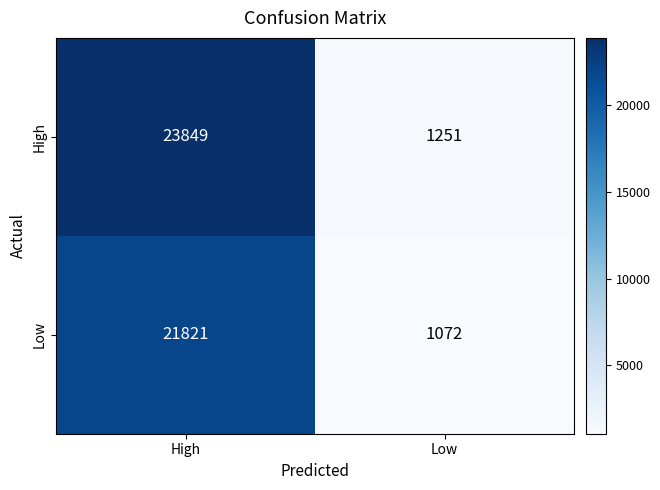

List the series in order of their peak value, highest first.

High, Low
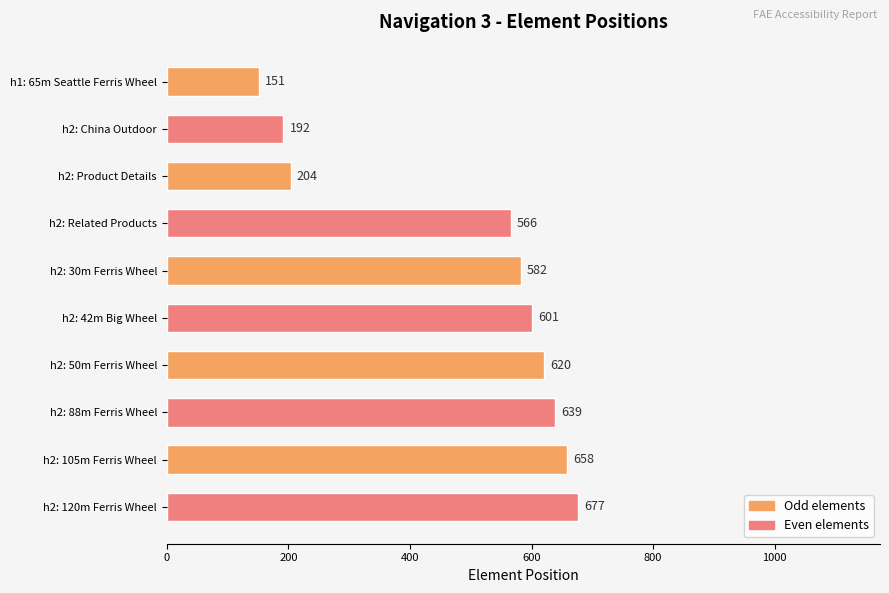

What is the average value?

489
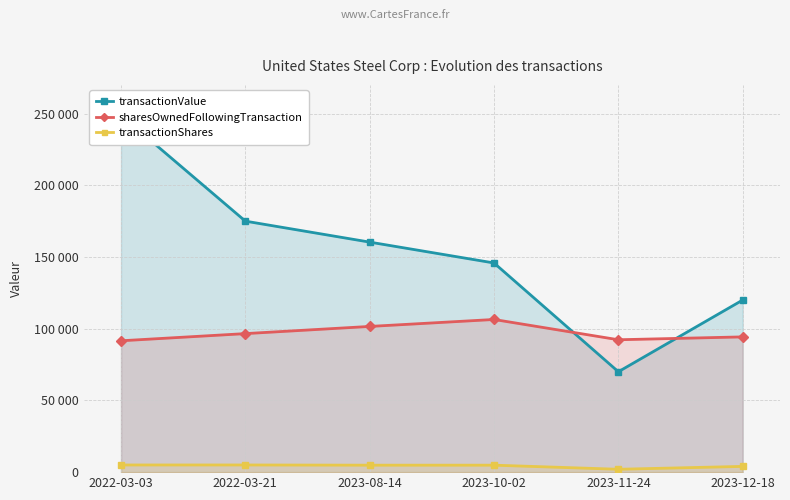

Is it true that transactionValue equals 120000 at 2023-12-18?

True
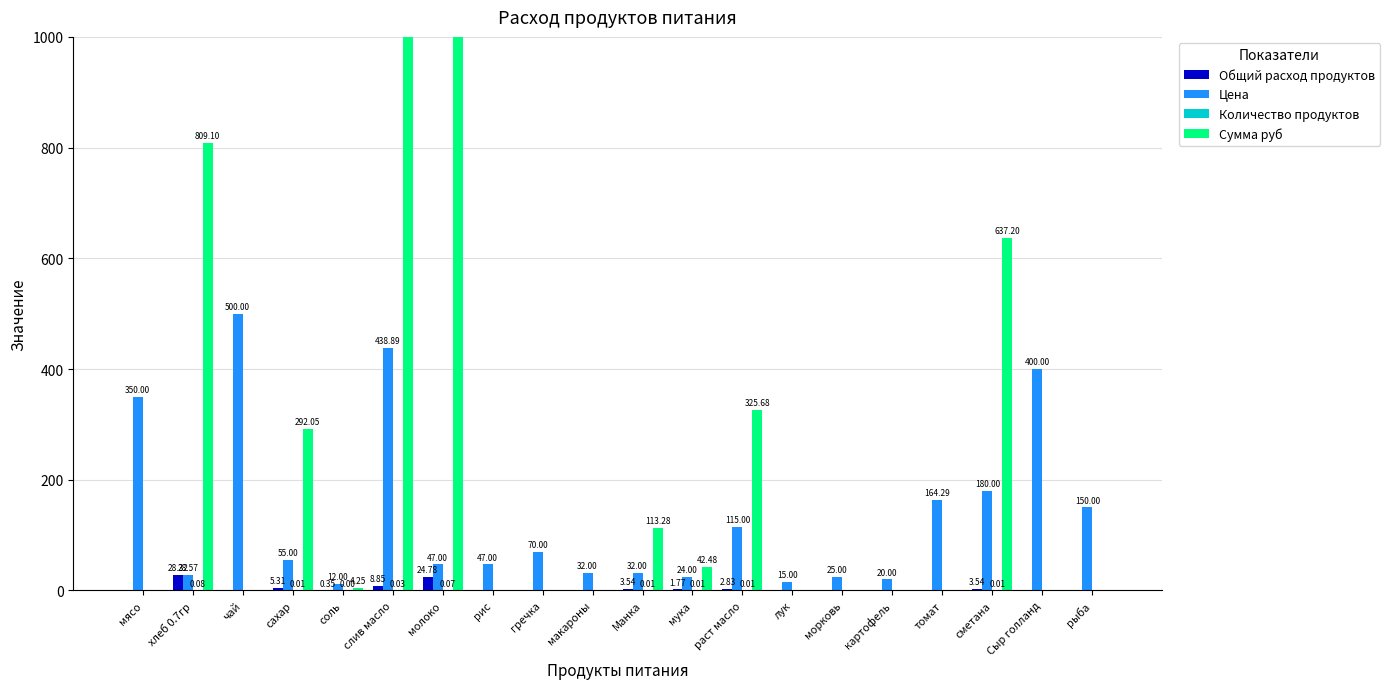

How many bars are there in total?

80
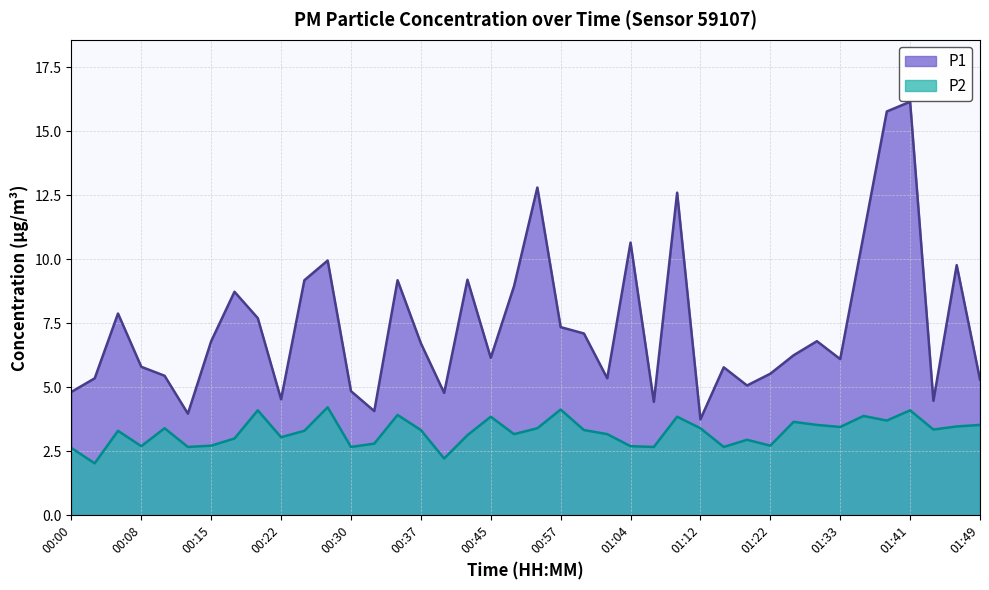

What is the label of the 13th point from the right?

01:12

┄┄┄┄┄┄┄┄┄┄┄┄┄┄┄┄┄┄┄┄

§ **Task item**: Format the lines of the records above as a Markdown table with the columns Row and Line, numbering each nonblank line and skipping blank lines. Leave the pictures out of the answer.

§ **Written solution**:
| Row | Line |
|---|---|
| 1 | List the series in order of their peak value, highest first. |
| 2 | High, Low |
| 3 | What is the average value? |
| 4 | 489 |
| 5 | Is it true that transactionValue equals 120000 at 2023-12-18? |
| 6 | True |
| 7 | How many bars are there in total? |
| 8 | 80 |
| 9 | What is the label of the 13th point from the right? |
| 10 | 01:12 |